* _Required action_
Should a picture appear anywhere in the data, omit it and copy everything else exactly.
______________________________
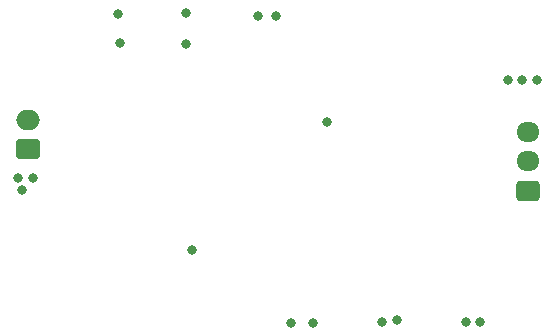
<source format=gbr>
%TF.GenerationSoftware,KiCad,Pcbnew,(6.0.2)*%
%TF.CreationDate,2022-10-19T14:59:14+05:30*%
%TF.ProjectId,psu,7073752e-6b69-4636-9164-5f7063625858,rev?*%
%TF.SameCoordinates,Original*%
%TF.FileFunction,Soldermask,Bot*%
%TF.FilePolarity,Negative*%
%FSLAX46Y46*%
G04 Gerber Fmt 4.6, Leading zero omitted, Abs format (unit mm)*
G04 Created by KiCad (PCBNEW (6.0.2)) date 2022-10-19 14:59:14*
%MOMM*%
%LPD*%
G01*
G04 APERTURE LIST*
G04 Aperture macros list*
%AMRoundRect*
0 Rectangle with rounded corners*
0 $1 Rounding radius*
0 $2 $3 $4 $5 $6 $7 $8 $9 X,Y pos of 4 corners*
0 Add a 4 corners polygon primitive as box body*
4,1,4,$2,$3,$4,$5,$6,$7,$8,$9,$2,$3,0*
0 Add four circle primitives for the rounded corners*
1,1,$1+$1,$2,$3*
1,1,$1+$1,$4,$5*
1,1,$1+$1,$6,$7*
1,1,$1+$1,$8,$9*
0 Add four rect primitives between the rounded corners*
20,1,$1+$1,$2,$3,$4,$5,0*
20,1,$1+$1,$4,$5,$6,$7,0*
20,1,$1+$1,$6,$7,$8,$9,0*
20,1,$1+$1,$8,$9,$2,$3,0*%
G04 Aperture macros list end*
%ADD10RoundRect,0.250000X0.725000X-0.600000X0.725000X0.600000X-0.725000X0.600000X-0.725000X-0.600000X0*%
%ADD11O,1.950000X1.700000*%
%ADD12RoundRect,0.250000X0.750000X-0.600000X0.750000X0.600000X-0.750000X0.600000X-0.750000X-0.600000X0*%
%ADD13O,2.000000X1.700000*%
%ADD14C,0.800000*%
G04 APERTURE END LIST*
D10*
%TO.C,J2*%
X167910000Y-87210000D03*
D11*
X167910000Y-84710000D03*
X167910000Y-82210000D03*
%TD*%
D12*
%TO.C,J1*%
X125603000Y-83693000D03*
D13*
X125603000Y-81193000D03*
%TD*%
D14*
X162687000Y-98298000D03*
X139446000Y-92202000D03*
X138938000Y-74803000D03*
X133223000Y-72263000D03*
X125095000Y-87122000D03*
X150876000Y-81407000D03*
X168656000Y-77851000D03*
X155575000Y-98298000D03*
X167386000Y-77851000D03*
X163830000Y-98298000D03*
X146558000Y-72390000D03*
X138938000Y-72136000D03*
X149733000Y-98425000D03*
X124714000Y-86106000D03*
X147828000Y-98425000D03*
X156845000Y-98171000D03*
X145034000Y-72390000D03*
X166243000Y-77851000D03*
X133350000Y-74676000D03*
X125984000Y-86106000D03*
M02*

</source>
______________________________
* _Response to this task_
<source format=gbr>
%TF.GenerationSoftware,KiCad,Pcbnew,(6.0.2)*%
%TF.CreationDate,2022-10-19T14:59:14+05:30*%
%TF.ProjectId,psu,7073752e-6b69-4636-9164-5f7063625858,rev?*%
%TF.SameCoordinates,Original*%
%TF.FileFunction,Soldermask,Bot*%
%TF.FilePolarity,Negative*%
%FSLAX46Y46*%
G04 Gerber Fmt 4.6, Leading zero omitted, Abs format (unit mm)*
G04 Created by KiCad (PCBNEW (6.0.2)) date 2022-10-19 14:59:14*
%MOMM*%
%LPD*%
G01*
G04 APERTURE LIST*
G04 Aperture macros list*
%AMRoundRect*
0 Rectangle with rounded corners*
0 $1 Rounding radius*
0 $2 $3 $4 $5 $6 $7 $8 $9 X,Y pos of 4 corners*
0 Add a 4 corners polygon primitive as box body*
4,1,4,$2,$3,$4,$5,$6,$7,$8,$9,$2,$3,0*
0 Add four circle primitives for the rounded corners*
1,1,$1+$1,$2,$3*
1,1,$1+$1,$4,$5*
1,1,$1+$1,$6,$7*
1,1,$1+$1,$8,$9*
0 Add four rect primitives between the rounded corners*
20,1,$1+$1,$2,$3,$4,$5,0*
20,1,$1+$1,$4,$5,$6,$7,0*
20,1,$1+$1,$6,$7,$8,$9,0*
20,1,$1+$1,$8,$9,$2,$3,0*%
G04 Aperture macros list end*
%ADD10RoundRect,0.250000X0.725000X-0.600000X0.725000X0.600000X-0.725000X0.600000X-0.725000X-0.600000X0*%
%ADD11O,1.950000X1.700000*%
%ADD12RoundRect,0.250000X0.750000X-0.600000X0.750000X0.600000X-0.750000X0.600000X-0.750000X-0.600000X0*%
%ADD13O,2.000000X1.700000*%
%ADD14C,0.800000*%
G04 APERTURE END LIST*
D10*
%TO.C,J2*%
X167910000Y-87210000D03*
D11*
X167910000Y-84710000D03*
X167910000Y-82210000D03*
%TD*%
D12*
%TO.C,J1*%
X125603000Y-83693000D03*
D13*
X125603000Y-81193000D03*
%TD*%
D14*
X162687000Y-98298000D03*
X139446000Y-92202000D03*
X138938000Y-74803000D03*
X133223000Y-72263000D03*
X125095000Y-87122000D03*
X150876000Y-81407000D03*
X168656000Y-77851000D03*
X155575000Y-98298000D03*
X167386000Y-77851000D03*
X163830000Y-98298000D03*
X146558000Y-72390000D03*
X138938000Y-72136000D03*
X149733000Y-98425000D03*
X124714000Y-86106000D03*
X147828000Y-98425000D03*
X156845000Y-98171000D03*
X145034000Y-72390000D03*
X166243000Y-77851000D03*
X133350000Y-74676000D03*
X125984000Y-86106000D03*
M02*

</source>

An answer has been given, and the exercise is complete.